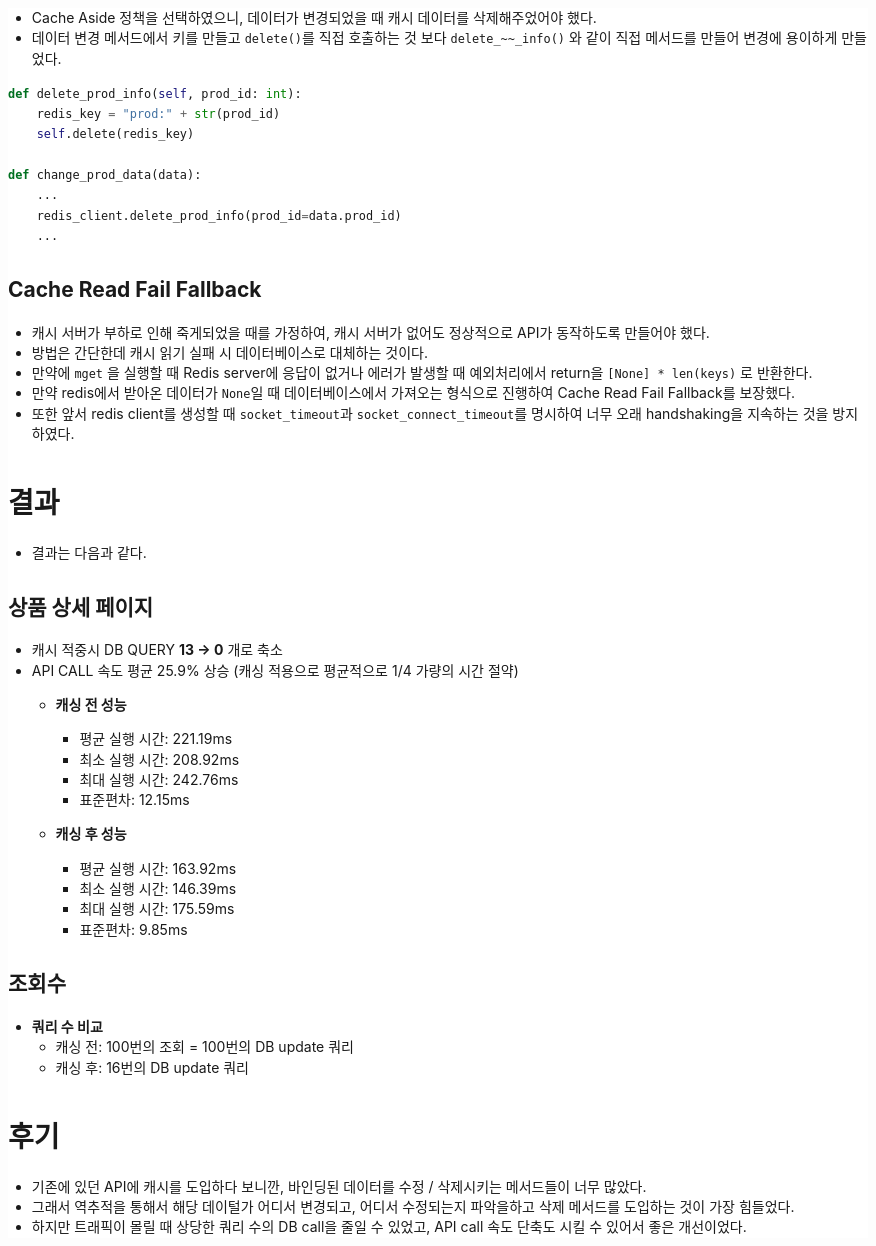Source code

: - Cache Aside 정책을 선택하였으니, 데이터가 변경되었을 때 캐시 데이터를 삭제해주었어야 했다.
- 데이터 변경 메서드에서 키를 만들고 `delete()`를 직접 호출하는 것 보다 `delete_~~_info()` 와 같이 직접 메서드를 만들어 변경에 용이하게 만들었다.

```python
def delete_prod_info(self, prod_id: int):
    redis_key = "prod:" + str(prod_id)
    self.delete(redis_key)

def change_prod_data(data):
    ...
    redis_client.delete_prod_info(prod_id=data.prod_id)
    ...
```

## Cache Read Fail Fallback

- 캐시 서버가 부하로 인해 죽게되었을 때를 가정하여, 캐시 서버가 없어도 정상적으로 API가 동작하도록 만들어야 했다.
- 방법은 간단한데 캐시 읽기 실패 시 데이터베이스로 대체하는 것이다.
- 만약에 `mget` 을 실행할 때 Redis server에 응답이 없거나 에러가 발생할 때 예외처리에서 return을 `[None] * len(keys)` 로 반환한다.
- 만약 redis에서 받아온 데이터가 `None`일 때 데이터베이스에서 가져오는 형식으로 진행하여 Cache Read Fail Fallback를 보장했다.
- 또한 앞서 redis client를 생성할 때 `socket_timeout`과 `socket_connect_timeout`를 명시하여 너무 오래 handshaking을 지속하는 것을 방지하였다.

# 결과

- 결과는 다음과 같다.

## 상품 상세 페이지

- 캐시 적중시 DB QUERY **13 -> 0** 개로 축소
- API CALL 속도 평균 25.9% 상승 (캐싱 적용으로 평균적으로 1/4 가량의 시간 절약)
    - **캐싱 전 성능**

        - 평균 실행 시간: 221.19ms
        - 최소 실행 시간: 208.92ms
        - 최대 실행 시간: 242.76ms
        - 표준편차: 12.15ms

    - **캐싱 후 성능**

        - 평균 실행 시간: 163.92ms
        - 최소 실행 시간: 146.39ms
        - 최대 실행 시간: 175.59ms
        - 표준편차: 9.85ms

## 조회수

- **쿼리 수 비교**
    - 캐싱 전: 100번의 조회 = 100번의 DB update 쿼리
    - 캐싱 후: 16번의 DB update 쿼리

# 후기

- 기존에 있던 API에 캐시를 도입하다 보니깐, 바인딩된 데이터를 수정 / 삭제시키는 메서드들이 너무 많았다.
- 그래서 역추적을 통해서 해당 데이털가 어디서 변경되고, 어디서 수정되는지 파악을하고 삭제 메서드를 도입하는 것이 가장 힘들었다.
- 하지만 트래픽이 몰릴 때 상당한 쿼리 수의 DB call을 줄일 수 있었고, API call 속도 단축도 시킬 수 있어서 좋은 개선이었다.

________

Your task is to copy every line in the entries that holds the string "데이터가".

▶ [Answer space]
: - Cache Aside 정책을 선택하였으니, 데이터가 변경되었을 때 캐시 데이터를 삭제해주었어야 했다.
- 만약 redis에서 받아온 데이터가 `None`일 때 데이터베이스에서 가져오는 형식으로 진행하여 Cache Read Fail Fallback를 보장했다.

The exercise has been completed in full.